> **EXERCISE PROMPT**
Each line of the listing below, from the very first to the one that contains "image of stomach", is to be retyped exactly as it stands.

> **INPUT**

·····

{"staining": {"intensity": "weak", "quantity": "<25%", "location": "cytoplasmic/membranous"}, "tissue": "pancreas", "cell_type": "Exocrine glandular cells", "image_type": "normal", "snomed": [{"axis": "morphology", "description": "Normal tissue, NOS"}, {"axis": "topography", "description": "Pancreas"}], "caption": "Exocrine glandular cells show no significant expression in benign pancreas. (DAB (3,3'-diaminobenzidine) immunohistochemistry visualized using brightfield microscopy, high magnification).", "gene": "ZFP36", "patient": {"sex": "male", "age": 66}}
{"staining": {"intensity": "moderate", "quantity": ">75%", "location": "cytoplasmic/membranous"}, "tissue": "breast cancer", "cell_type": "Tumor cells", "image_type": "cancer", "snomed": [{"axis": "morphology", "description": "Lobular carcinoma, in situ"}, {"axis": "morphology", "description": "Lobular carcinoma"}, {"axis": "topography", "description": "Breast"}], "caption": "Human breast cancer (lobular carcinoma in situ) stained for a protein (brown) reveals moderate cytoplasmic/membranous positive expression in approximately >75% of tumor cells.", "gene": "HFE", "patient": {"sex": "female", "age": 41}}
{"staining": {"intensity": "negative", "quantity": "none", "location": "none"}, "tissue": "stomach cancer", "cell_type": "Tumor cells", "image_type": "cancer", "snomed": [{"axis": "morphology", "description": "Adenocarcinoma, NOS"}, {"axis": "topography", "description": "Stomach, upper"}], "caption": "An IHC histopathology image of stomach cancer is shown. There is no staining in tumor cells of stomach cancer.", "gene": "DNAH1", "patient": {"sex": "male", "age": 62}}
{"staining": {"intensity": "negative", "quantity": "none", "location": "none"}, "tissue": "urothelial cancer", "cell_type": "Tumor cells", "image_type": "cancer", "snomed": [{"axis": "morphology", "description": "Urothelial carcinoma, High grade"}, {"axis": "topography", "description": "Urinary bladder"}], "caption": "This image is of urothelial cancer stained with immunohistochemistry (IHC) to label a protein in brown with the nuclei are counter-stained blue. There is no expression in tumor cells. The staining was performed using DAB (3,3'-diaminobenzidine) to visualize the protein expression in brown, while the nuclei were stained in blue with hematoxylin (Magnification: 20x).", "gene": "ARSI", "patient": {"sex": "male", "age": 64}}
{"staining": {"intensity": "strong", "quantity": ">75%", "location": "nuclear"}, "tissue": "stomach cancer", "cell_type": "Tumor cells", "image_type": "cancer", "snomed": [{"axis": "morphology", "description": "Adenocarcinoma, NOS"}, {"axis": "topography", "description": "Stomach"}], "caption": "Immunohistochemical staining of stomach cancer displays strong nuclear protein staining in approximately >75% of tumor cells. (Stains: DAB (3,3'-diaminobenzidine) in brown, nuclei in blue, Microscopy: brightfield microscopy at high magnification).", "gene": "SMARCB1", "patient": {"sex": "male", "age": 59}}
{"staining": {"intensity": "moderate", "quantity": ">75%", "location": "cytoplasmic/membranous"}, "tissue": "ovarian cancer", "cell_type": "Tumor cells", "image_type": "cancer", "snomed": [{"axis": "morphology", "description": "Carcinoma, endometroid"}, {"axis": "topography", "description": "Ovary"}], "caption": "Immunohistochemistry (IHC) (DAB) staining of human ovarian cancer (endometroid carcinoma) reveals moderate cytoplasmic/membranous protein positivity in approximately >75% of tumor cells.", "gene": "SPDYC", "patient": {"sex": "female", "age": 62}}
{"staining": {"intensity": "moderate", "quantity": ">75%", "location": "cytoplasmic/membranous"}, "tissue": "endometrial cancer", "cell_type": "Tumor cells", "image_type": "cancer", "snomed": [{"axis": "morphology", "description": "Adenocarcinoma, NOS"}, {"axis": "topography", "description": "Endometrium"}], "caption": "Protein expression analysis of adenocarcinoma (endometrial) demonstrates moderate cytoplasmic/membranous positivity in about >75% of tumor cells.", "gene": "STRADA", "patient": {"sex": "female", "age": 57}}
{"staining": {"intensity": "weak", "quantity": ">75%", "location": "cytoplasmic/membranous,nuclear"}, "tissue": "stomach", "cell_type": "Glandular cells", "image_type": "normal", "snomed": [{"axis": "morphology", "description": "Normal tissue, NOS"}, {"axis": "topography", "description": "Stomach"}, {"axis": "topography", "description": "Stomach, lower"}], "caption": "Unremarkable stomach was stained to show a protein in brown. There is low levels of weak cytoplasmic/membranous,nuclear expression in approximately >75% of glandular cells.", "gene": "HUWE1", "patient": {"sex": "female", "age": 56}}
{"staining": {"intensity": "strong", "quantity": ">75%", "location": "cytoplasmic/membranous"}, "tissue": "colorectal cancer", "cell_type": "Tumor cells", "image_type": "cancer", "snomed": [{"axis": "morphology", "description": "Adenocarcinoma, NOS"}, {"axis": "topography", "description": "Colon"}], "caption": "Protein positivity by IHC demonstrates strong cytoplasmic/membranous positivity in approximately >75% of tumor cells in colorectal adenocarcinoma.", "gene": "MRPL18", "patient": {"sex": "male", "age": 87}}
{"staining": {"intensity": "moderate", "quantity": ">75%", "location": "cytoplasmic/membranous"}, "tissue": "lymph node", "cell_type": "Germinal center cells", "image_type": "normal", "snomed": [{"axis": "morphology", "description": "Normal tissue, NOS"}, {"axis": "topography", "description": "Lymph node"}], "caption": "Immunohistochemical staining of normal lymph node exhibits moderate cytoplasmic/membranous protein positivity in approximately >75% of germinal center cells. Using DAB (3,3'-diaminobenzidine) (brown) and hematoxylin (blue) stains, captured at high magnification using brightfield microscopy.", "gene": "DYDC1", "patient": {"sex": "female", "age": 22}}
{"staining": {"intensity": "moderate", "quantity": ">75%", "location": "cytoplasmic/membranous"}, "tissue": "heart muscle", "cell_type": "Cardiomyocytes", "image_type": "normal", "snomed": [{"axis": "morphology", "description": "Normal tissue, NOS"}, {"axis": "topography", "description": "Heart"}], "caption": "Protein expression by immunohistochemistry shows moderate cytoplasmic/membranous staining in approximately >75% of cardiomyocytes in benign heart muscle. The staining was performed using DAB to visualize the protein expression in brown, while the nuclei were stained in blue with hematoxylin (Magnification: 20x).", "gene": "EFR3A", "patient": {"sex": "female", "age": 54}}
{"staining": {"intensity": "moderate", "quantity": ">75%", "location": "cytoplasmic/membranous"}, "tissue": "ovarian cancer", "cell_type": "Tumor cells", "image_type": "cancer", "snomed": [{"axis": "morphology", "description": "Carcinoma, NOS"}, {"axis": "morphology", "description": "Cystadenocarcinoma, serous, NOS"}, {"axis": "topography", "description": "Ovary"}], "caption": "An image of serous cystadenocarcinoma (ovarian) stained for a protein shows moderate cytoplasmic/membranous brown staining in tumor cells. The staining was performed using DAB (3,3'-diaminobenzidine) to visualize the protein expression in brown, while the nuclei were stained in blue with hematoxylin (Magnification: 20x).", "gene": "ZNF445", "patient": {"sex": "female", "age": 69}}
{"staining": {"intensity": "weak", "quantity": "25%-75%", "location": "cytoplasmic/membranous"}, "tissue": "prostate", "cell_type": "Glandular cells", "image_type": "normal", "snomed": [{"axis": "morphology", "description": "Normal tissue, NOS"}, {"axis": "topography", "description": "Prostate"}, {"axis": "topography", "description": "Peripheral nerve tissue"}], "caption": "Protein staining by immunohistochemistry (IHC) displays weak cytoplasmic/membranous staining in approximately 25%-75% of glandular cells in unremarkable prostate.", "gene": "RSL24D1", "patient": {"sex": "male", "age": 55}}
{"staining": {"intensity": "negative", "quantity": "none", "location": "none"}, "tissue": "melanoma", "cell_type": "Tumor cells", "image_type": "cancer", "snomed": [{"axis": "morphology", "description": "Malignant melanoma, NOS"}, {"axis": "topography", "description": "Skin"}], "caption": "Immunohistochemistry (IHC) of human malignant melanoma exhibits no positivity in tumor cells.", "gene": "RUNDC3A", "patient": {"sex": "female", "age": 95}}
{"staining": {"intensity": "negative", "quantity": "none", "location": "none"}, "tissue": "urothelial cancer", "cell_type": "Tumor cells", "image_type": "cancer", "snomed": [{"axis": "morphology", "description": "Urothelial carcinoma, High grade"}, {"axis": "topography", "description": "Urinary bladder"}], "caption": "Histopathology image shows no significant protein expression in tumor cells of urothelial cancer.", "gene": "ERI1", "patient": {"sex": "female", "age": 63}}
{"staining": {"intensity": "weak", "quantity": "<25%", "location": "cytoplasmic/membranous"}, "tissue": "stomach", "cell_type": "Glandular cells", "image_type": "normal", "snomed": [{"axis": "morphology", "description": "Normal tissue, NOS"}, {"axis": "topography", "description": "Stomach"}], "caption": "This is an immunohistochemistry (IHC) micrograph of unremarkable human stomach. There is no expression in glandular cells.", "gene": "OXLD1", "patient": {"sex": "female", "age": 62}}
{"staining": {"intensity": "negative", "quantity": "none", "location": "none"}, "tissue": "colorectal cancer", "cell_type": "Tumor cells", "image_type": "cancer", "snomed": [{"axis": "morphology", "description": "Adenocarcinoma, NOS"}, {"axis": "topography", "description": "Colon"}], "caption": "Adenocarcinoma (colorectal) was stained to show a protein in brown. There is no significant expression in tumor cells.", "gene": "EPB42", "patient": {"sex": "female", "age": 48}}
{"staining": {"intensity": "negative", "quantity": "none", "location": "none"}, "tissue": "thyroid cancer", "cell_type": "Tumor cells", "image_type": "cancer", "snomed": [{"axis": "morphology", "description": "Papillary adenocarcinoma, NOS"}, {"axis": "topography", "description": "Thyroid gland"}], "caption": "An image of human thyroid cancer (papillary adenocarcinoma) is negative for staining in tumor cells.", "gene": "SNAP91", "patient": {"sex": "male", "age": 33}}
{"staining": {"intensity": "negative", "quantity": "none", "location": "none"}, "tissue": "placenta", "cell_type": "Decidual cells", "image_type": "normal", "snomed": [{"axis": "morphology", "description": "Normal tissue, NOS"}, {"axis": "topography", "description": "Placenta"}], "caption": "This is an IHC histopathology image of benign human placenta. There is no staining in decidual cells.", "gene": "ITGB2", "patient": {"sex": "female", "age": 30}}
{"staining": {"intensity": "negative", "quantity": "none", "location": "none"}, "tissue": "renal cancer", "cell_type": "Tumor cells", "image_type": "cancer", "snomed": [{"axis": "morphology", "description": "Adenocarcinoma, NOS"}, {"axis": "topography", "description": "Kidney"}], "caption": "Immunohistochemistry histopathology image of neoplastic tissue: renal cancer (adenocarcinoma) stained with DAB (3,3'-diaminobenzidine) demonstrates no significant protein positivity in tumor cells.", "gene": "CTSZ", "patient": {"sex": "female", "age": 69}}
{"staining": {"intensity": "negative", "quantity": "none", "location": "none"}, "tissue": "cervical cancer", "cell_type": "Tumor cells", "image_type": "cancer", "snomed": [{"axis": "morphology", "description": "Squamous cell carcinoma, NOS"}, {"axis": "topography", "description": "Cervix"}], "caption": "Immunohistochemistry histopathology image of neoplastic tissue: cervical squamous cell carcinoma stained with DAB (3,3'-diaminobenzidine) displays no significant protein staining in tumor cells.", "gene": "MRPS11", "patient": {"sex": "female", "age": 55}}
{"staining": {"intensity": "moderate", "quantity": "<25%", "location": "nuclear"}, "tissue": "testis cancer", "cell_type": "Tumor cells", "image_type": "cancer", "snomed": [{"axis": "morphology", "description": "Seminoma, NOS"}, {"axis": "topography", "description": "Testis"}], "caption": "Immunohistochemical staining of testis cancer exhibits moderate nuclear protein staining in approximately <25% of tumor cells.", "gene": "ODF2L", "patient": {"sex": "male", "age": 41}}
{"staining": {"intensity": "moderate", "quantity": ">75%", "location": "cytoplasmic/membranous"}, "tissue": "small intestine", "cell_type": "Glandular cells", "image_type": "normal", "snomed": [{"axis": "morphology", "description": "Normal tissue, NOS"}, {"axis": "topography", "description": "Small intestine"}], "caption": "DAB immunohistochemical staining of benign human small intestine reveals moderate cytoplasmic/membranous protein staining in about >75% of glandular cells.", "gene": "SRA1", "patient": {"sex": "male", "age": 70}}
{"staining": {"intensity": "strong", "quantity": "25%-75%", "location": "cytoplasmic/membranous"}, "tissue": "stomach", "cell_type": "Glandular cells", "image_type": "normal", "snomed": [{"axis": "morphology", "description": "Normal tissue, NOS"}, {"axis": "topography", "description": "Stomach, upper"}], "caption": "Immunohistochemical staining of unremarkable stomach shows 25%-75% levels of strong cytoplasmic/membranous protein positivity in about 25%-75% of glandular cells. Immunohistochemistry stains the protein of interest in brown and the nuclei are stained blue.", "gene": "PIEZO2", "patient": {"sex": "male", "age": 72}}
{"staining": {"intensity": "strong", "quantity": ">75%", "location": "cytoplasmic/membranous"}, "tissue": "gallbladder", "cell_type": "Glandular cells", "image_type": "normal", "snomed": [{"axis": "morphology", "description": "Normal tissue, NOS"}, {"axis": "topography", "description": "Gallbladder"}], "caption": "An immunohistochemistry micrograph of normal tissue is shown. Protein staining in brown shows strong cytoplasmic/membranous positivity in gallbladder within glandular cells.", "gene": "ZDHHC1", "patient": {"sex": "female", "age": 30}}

·····

> **FINISHED EXERCISE**
{"staining": {"intensity": "weak", "quantity": "<25%", "location": "cytoplasmic/membranous"}, "tissue": "pancreas", "cell_type": "Exocrine glandular cells", "image_type": "normal", "snomed": [{"axis": "morphology", "description": "Normal tissue, NOS"}, {"axis": "topography", "description": "Pancreas"}], "caption": "Exocrine glandular cells show no significant expression in benign pancreas. (DAB (3,3'-diaminobenzidine) immunohistochemistry visualized using brightfield microscopy, high magnification).", "gene": "ZFP36", "patient": {"sex": "male", "age": 66}}
{"staining": {"intensity": "moderate", "quantity": ">75%", "location": "cytoplasmic/membranous"}, "tissue": "breast cancer", "cell_type": "Tumor cells", "image_type": "cancer", "snomed": [{"axis": "morphology", "description": "Lobular carcinoma, in situ"}, {"axis": "morphology", "description": "Lobular carcinoma"}, {"axis": "topography", "description": "Breast"}], "caption": "Human breast cancer (lobular carcinoma in situ) stained for a protein (brown) reveals moderate cytoplasmic/membranous positive expression in approximately >75% of tumor cells.", "gene": "HFE", "patient": {"sex": "female", "age": 41}}
{"staining": {"intensity": "negative", "quantity": "none", "location": "none"}, "tissue": "stomach cancer", "cell_type": "Tumor cells", "image_type": "cancer", "snomed": [{"axis": "morphology", "description": "Adenocarcinoma, NOS"}, {"axis": "topography", "description": "Stomach, upper"}], "caption": "An IHC histopathology image of stomach cancer is shown. There is no staining in tumor cells of stomach cancer.", "gene": "DNAH1", "patient": {"sex": "male", "age": 62}}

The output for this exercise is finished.